**Object presence transitions**
□ □ □ □ □ □ □

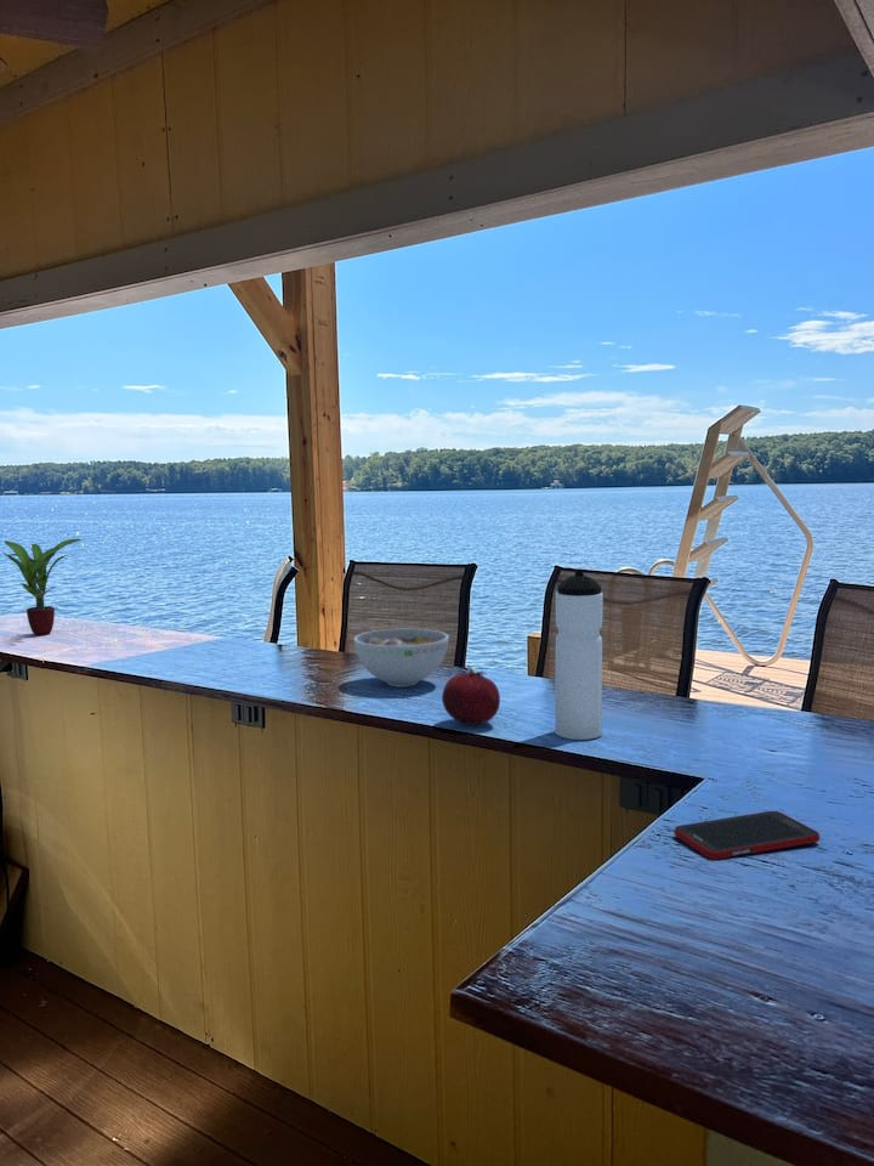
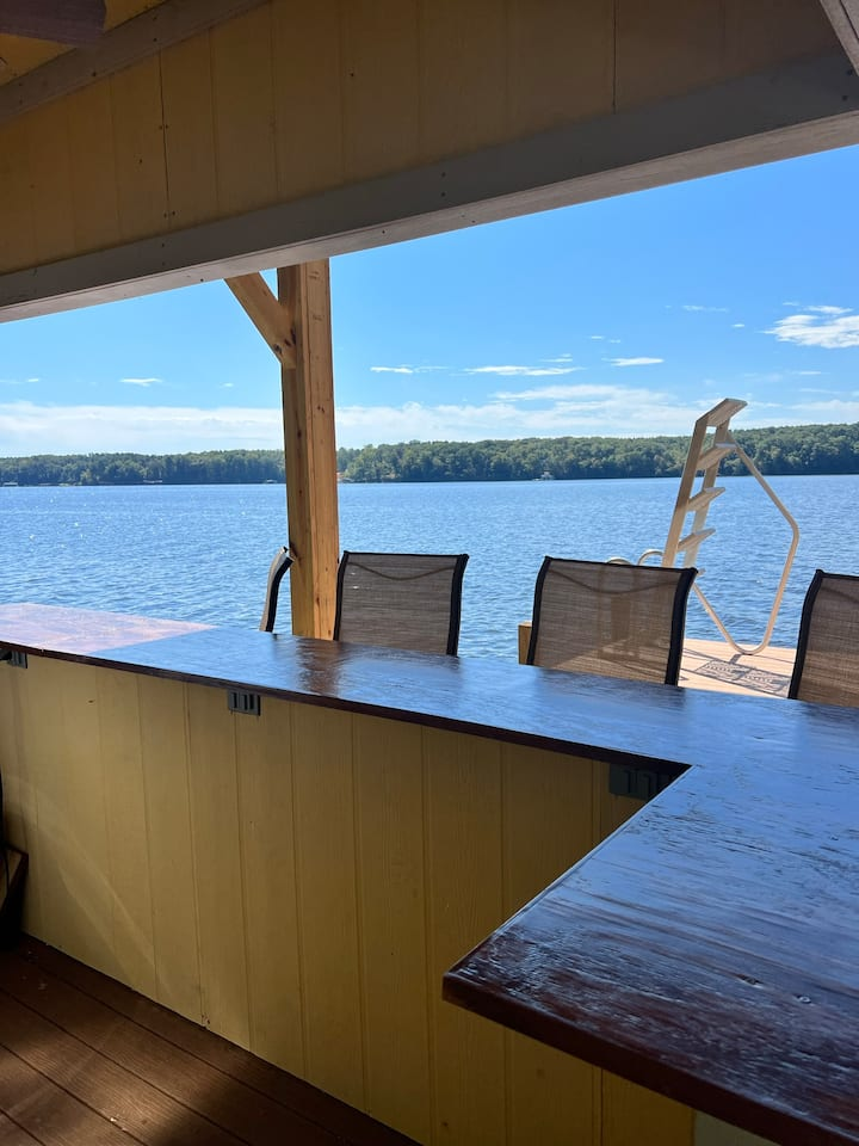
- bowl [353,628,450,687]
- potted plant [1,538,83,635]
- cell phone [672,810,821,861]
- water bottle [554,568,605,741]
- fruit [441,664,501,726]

□ □ □ □ □ □ □

**What to produce**
What's needed is a word-for-word copy of the lines from the one holding "- water bottle [554,568,605,741]" through the final line of the data.

**Exercise response**
- water bottle [554,568,605,741]
- fruit [441,664,501,726]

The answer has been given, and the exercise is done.